---------- Selected text

Hadestown

Broadway shows that premiered in London

Many of the hit plays and musicals on Broadway right now debuted in the West End.

Gillian Russo
Gillian Russo

You’ve heard of the “British Invasion” of the American rock and pop music scenes in the 1960s. Now, in the 2020s, it’s happening again — only this time in the theatre world. The past few Broadway seasons have all included the bows of productions that started in London’s West End.

Although some recent shows with origins across the pond, like Best Play Tony winner The Inheritance and Betrayal in the 2019-2020 season, had limited Broadway engagements, many productions that opened in past seasons are still enjoying success in New York today. Plus, some current West End hits are eyeing a Broadway transfer soon. Learn more about all the shows in New York that got their start onstage in London.

Get tickets to Broadway shows on New York Theatre Guide.

--------------------
---------- Source information

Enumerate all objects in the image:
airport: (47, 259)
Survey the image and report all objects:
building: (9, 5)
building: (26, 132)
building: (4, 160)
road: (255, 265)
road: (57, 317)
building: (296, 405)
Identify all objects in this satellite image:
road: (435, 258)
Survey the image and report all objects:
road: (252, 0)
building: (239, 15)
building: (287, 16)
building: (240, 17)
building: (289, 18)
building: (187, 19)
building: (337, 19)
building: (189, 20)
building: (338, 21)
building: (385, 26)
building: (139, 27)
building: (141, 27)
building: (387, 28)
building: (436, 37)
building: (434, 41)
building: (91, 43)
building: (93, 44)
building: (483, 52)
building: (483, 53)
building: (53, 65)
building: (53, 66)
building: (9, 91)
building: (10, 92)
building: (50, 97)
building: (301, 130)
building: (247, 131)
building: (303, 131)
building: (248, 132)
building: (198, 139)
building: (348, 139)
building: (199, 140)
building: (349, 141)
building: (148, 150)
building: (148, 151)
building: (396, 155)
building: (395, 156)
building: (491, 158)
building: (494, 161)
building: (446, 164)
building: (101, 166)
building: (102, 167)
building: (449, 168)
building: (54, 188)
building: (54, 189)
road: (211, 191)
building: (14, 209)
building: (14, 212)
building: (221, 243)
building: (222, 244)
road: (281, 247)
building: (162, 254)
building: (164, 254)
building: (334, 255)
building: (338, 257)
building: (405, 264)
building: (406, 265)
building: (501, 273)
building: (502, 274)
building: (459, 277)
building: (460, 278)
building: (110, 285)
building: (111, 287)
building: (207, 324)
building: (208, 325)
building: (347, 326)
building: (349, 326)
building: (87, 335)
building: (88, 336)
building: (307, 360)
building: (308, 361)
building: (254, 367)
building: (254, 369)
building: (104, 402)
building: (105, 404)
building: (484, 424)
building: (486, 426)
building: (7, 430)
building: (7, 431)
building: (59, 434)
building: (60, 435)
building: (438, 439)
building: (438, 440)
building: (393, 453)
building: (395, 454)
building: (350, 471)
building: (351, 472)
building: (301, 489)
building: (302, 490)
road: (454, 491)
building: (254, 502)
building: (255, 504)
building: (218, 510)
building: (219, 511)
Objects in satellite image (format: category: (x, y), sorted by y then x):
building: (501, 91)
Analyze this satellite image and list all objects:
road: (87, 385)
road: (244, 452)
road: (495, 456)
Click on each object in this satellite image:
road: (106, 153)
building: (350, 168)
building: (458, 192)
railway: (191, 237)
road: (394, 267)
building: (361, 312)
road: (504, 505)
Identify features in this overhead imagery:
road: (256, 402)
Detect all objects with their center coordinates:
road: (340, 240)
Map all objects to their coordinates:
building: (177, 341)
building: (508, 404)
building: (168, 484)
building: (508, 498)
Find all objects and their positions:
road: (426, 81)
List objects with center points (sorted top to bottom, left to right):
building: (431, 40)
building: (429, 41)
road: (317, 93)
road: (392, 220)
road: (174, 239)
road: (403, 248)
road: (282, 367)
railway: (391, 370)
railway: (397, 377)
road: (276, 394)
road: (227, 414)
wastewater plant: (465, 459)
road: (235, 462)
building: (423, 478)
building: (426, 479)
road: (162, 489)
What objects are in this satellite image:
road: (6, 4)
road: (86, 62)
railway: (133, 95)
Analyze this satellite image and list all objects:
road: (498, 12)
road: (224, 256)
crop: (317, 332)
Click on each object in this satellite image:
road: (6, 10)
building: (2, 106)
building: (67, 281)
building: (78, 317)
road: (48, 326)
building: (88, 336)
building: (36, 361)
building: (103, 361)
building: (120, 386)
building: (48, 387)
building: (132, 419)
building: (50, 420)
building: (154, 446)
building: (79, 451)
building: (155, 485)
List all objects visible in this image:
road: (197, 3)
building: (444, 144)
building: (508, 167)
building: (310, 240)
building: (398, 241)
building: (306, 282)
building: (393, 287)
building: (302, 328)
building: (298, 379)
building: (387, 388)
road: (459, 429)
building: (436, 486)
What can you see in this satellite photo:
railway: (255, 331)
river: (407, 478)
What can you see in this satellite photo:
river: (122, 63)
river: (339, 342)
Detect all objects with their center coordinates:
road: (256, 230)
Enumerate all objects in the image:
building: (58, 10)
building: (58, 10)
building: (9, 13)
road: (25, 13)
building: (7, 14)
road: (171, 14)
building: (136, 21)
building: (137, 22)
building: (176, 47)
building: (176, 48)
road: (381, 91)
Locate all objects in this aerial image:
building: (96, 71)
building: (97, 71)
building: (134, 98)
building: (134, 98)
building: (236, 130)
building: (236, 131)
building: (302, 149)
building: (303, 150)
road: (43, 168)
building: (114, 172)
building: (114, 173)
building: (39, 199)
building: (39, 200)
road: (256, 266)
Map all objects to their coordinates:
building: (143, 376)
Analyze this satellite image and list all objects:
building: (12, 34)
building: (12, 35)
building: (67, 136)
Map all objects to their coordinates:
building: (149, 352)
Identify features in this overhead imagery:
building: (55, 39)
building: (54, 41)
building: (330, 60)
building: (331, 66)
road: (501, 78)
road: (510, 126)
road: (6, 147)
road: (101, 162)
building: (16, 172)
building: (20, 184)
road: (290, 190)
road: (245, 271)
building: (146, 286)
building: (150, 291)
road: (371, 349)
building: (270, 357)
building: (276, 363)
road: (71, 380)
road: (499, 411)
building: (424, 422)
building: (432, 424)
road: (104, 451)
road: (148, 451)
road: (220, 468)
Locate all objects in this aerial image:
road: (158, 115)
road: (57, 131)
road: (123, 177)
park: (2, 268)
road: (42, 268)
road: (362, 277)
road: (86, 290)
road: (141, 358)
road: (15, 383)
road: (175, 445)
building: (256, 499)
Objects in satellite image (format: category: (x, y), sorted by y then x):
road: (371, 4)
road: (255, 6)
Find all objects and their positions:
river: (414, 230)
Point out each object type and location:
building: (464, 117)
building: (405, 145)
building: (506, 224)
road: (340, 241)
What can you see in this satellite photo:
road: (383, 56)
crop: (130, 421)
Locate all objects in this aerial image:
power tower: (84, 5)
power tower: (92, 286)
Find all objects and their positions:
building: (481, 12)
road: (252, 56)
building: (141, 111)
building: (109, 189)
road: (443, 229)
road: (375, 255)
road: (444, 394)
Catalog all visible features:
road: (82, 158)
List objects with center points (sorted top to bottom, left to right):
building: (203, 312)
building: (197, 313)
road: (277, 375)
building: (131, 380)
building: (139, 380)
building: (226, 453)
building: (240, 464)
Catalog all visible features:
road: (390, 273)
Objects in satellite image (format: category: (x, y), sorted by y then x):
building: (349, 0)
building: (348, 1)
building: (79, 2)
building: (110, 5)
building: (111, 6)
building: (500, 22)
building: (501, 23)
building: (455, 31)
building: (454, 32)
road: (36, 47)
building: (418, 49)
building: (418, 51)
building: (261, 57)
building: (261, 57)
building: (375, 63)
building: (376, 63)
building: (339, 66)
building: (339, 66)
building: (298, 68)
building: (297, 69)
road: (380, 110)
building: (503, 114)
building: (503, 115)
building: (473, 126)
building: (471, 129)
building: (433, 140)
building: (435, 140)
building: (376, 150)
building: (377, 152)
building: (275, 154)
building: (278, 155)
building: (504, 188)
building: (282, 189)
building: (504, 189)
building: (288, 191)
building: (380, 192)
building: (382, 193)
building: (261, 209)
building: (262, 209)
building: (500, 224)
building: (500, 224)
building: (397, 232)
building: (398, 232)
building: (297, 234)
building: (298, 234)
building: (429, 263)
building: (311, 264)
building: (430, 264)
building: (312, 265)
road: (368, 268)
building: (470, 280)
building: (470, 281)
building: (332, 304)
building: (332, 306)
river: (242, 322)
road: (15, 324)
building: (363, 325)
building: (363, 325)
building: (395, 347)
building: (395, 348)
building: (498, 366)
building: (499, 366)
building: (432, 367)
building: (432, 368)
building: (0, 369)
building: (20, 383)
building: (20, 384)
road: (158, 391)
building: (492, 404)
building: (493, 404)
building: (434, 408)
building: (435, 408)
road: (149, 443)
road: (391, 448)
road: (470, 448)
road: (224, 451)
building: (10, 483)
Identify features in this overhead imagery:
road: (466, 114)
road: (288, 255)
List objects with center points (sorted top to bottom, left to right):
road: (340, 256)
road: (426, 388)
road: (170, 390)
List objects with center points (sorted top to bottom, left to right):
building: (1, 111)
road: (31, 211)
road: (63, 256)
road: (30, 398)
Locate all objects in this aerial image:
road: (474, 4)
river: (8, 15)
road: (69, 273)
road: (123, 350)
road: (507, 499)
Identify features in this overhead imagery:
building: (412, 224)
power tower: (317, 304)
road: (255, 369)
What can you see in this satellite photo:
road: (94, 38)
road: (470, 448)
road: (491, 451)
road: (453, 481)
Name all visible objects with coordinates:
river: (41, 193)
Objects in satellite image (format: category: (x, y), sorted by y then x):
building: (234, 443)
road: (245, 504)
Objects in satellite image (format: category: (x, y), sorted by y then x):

--------------------

Exercise requirements =>
(1) Retype the part of the Broadway article that opens with the words "You’ve heard of" and closes with "York Theatre Guide.".
(2) Put this sentence from the Broadway article into Spanish: "Plus, some current West End hits are eyeing a Broadway transfer soon."
The records have nothing to do with any of this.

Answers =>
(1)
You’ve heard of the “British Invasion” of the American rock and pop music scenes in the 1960s. Now, in the 2020s, it’s happening again — only this time in the theatre world. The past few Broadway seasons have all included the bows of productions that started in London’s West End.

Although some recent shows with origins across the pond, like Best Play Tony winner The Inheritance and Betrayal in the 2019-2020 season, had limited Broadway engagements, many productions that opened in past seasons are still enjoying success in New York today. Plus, some current West End hits are eyeing a Broadway transfer soon. Learn more about all the shows in New York that got their start onstage in London.

Get tickets to Broadway shows on New York Theatre Guide.

(2) Además, algunos éxitos actuales del West End tienen la mira puesta en un pronto traslado a Broadway.